ABSTRACT

It still seems to be true that more has been written about this play than about any other work of literature. Hamlet thus remains a test-case of critical methodologies par excellence because it has been interpreted and re-interpreted for over three centuries without any sign of exhaustion. It is an ideal vehicle to illustrate the resistance of Shakespeare’s works – and ultimately, of all cultural productions worthy of the name ‘art’ – to definitive interpretation. Instead, works like Hamlet are reinvigorated and re-interpreted from one age to the next as societies, culture, and aesthetics change in an interconnected historical process. For example, for the critics of the Restoration and early Enlightenment, the age of Shakespeare was ‘barbarous’, and its origins within barbarism were cited as reasons for what almost all critics of the time saw as Hamlet’s flaws.
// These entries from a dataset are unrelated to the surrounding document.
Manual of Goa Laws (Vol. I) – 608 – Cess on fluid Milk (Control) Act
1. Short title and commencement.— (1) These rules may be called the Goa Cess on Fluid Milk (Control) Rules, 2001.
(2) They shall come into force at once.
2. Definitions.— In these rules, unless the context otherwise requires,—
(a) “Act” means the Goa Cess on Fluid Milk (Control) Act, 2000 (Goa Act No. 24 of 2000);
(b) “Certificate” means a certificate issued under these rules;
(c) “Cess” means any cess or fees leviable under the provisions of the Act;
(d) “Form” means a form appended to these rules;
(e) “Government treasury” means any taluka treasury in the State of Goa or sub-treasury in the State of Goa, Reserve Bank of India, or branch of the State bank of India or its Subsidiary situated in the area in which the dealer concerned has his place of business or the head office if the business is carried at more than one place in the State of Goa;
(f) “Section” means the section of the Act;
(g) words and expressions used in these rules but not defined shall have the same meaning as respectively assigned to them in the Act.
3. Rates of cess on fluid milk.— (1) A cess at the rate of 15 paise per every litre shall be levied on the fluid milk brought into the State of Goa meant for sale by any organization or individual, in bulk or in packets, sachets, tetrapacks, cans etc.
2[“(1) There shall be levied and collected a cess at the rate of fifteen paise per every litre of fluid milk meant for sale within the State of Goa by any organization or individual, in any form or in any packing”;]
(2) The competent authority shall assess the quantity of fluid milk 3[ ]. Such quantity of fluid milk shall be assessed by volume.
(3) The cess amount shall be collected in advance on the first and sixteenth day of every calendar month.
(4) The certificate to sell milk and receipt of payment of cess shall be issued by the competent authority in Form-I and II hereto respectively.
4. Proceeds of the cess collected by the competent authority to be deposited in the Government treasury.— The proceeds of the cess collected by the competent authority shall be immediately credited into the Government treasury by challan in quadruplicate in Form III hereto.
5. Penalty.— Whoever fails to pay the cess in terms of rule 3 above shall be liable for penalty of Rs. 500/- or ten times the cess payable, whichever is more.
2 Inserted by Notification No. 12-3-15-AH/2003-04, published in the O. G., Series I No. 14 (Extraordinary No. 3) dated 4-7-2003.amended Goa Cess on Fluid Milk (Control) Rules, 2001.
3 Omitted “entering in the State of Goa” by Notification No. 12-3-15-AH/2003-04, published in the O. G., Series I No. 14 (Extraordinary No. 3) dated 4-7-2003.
For Modernist critics in the early and mid-twentieth century, however, the age of Shakespeare had been reconceptualized as a cultural golden age, an age of an organic society the loss of which had maimed the twentieth century but cast a new shine on the surviving documents of a better time. More recently yet, Shakespeare’s age seems to have become neither completely barbarous nor golden, but mixed, conceived as a simulacrum of our own time, and in that

way open to a different presentist allegorization, as a period of transition at the beginning of modernity that mirrors our own age of transition into an uncharted postmodernity. But whether the past is constructed as Other or as our own, it is always defined by its relation to ourselves and our self-understanding. Indeed, the re-reading and rethinking of classic literary works is one of the chief means we have for charting our own changes, our own insights into the way we live now.